#### [Task prompt]
Every line below must come back exactly as it stands, with the images omitted.

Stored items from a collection
>>>>

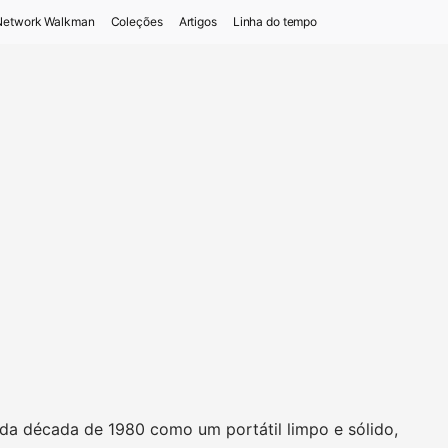
Network Walkman
Coleções
Artigos
Linha do tempo
l da década de 1980 como um portátil limpo e sólido,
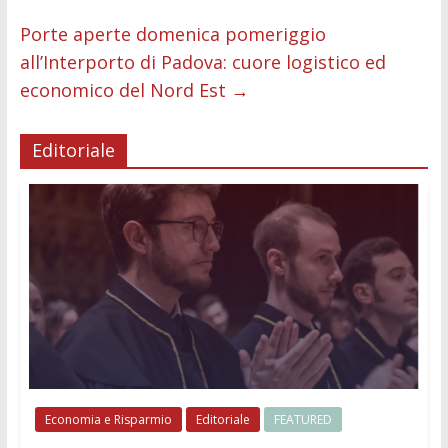
Porte aperte domenica pomeriggio
all’Interporto di Padova: cuore logistico ed
economico del Nord Est
→
Editoriale
Economia e Risparmio
Editoriale
FEATURED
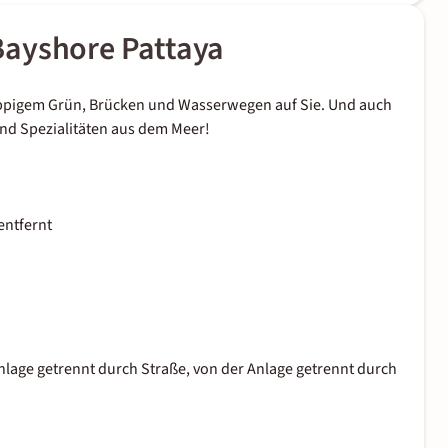
Bayshore Pattaya
 üppigem Grün, Brücken und Wasserwegen auf Sie. Und auch
und Spezialitäten aus dem Meer!
entfernt
Anlage getrennt durch Straße, von der Anlage getrennt durch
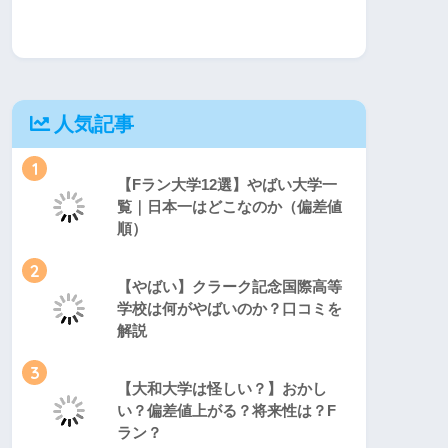
人気記事
1
【Fラン大学12選】やばい大学一
覧｜日本一はどこなのか（偏差値
順）
2
【やばい】クラーク記念国際高等
学校は何がやばいのか？口コミを
解説
3
【大和大学は怪しい？】おかし
い？偏差値上がる？将来性は？F
ラン？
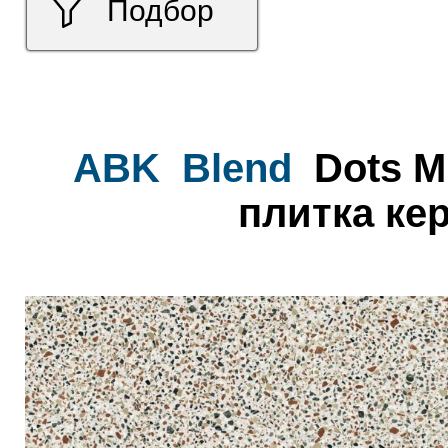
Подбор
ABK
Blend
Dots Mu
плитка ке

<<<<

#### [Exercise output]
Network Walkman
Coleções
Artigos
Linha do tempo
l da década de 1980 como um portátil limpo e sólido,
Porte aperte domenica pomeriggio
all’Interporto di Padova: cuore logistico ed
economico del Nord Est
→
Editoriale
Economia e Risparmio
Editoriale
FEATURED
Bayshore Pattaya
 üppigem Grün, Brücken und Wasserwegen auf Sie. Und auch
und Spezialitäten aus dem Meer!
entfernt
Anlage getrennt durch Straße, von der Anlage getrennt durch
人気記事
1
【Fラン大学12選】やばい大学一
覧｜日本一はどこなのか（偏差値
順）
2
【やばい】クラーク記念国際高等
学校は何がやばいのか？口コミを
解説
3
【大和大学は怪しい？】おかし
い？偏差値上がる？将来性は？F
ラン？
Подбор
ABK
Blend
Dots Mu
плитка ке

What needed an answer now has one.